** Task material **

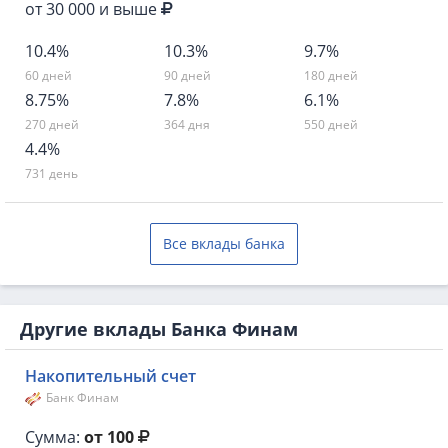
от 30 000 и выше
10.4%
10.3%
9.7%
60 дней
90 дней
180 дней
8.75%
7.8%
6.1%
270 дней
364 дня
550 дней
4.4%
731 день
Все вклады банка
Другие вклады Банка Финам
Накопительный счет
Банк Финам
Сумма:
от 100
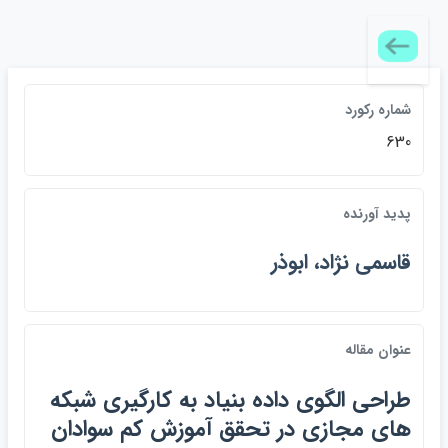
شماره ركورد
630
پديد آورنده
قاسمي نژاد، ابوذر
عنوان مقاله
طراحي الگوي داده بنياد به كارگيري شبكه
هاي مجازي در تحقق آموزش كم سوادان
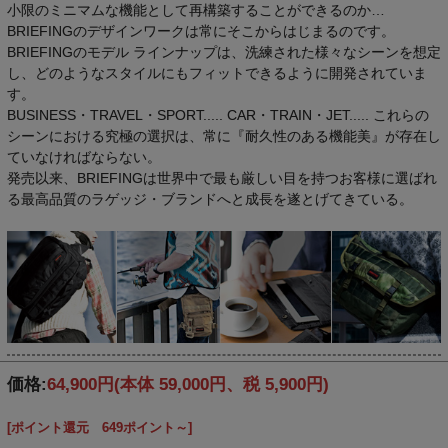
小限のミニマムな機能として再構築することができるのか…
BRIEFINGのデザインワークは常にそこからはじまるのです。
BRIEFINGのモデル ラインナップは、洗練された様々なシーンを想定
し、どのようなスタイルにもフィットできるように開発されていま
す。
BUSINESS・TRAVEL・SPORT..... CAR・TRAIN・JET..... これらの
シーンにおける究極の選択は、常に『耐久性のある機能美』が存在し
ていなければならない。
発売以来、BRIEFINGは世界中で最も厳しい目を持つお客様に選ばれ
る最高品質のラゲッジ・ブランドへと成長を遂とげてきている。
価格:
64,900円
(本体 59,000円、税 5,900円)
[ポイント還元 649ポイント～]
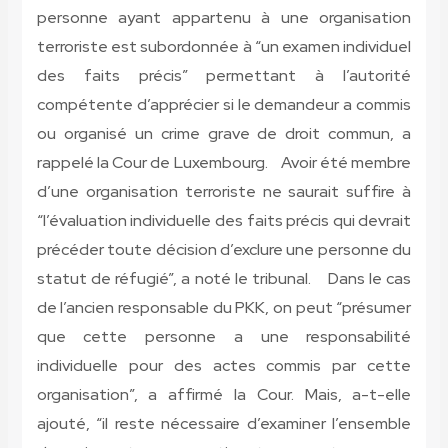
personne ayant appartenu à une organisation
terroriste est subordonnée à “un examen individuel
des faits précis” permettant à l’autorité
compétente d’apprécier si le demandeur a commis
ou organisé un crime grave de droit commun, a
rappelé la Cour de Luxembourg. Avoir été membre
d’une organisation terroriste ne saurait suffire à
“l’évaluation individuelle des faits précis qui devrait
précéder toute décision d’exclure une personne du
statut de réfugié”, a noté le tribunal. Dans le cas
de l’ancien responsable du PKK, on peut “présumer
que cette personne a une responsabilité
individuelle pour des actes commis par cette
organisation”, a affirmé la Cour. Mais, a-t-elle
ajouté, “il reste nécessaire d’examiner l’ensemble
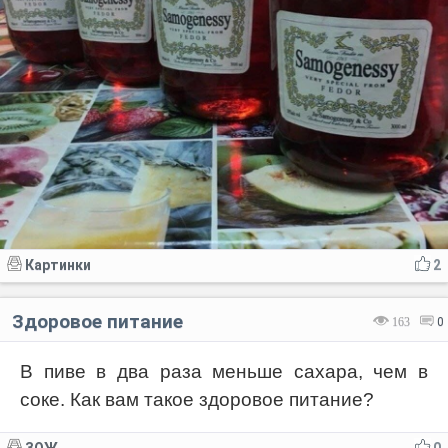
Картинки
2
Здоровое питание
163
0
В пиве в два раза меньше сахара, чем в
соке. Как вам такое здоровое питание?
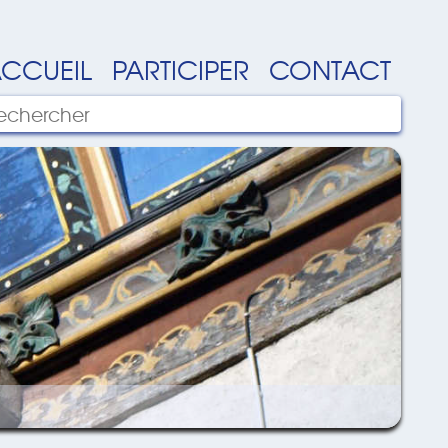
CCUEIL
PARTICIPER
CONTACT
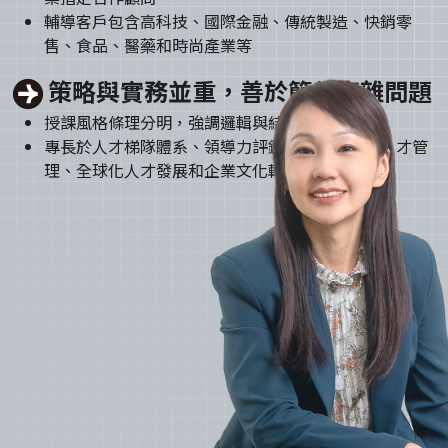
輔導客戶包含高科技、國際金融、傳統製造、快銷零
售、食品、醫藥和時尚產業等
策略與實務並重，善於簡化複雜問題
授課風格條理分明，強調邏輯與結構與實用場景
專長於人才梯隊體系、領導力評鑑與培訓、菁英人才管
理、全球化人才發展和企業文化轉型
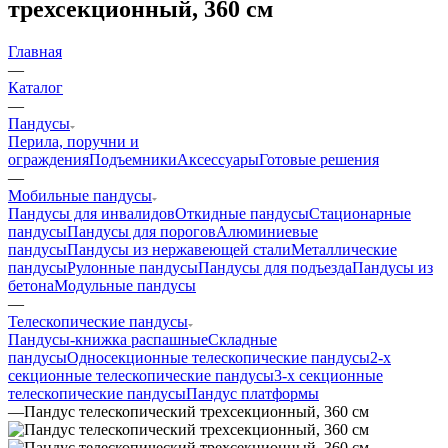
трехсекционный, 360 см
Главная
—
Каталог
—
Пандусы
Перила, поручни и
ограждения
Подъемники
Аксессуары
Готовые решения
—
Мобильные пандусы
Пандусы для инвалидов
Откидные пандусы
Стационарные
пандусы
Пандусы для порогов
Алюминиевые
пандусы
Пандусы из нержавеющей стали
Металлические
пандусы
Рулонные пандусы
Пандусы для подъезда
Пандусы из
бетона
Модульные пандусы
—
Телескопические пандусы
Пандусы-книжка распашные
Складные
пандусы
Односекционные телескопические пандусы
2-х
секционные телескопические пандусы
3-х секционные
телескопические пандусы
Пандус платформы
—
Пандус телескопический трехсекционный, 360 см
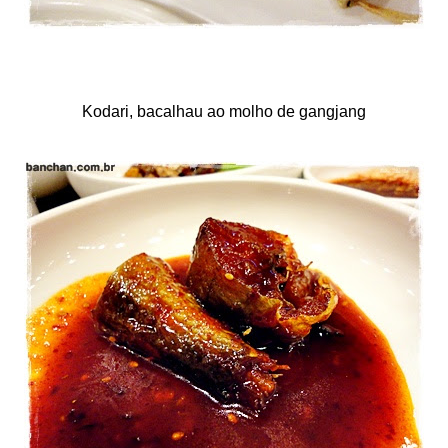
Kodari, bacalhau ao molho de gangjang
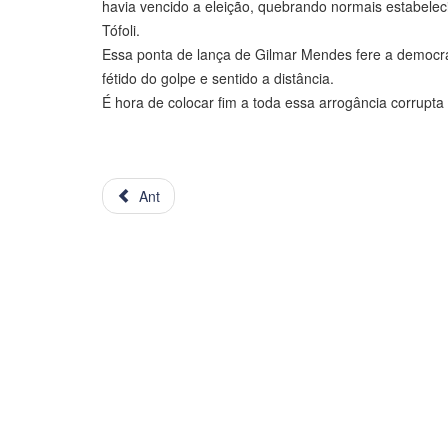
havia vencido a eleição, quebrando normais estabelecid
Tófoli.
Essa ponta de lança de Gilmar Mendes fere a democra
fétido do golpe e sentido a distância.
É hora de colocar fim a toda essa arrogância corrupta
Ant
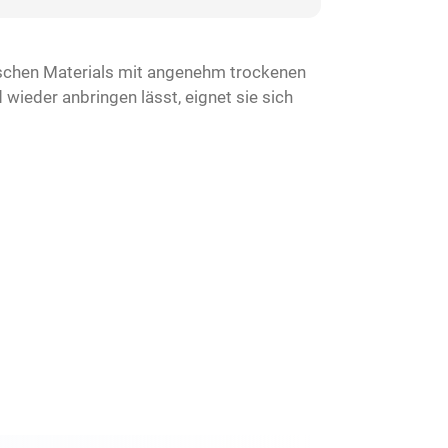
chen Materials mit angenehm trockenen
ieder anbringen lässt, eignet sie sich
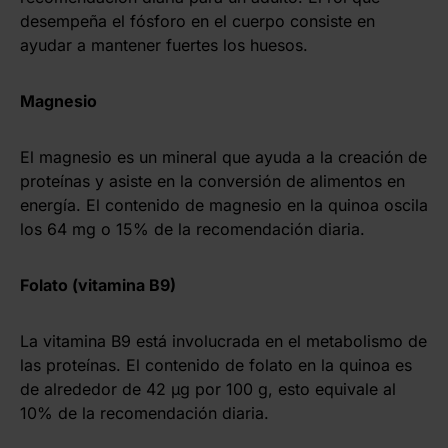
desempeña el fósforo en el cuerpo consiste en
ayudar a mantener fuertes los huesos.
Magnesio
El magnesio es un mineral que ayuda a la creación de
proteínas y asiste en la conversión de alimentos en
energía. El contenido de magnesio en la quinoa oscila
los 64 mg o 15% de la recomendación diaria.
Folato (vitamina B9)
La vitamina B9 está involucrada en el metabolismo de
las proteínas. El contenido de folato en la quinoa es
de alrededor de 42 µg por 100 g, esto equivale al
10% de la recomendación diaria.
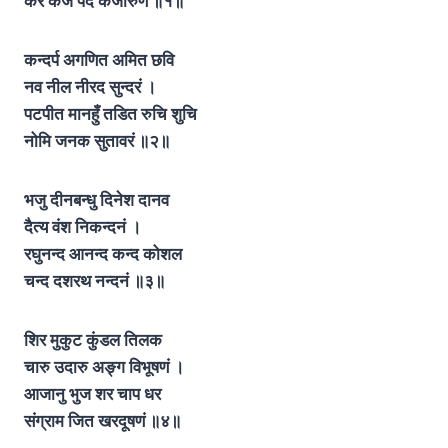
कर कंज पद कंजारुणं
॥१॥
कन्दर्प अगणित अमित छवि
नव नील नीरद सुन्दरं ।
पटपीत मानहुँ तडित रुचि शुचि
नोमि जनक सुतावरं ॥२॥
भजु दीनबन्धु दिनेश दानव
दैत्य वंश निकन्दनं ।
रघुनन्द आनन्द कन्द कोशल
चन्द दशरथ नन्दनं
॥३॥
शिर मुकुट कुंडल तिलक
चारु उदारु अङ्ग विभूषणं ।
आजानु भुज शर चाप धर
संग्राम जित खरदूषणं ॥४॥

** The problem **
The required output is a copy of each line in the records where the string "дней" occurs.

** Reply **
60 дней
90 дней
180 дней
270 дней
550 дней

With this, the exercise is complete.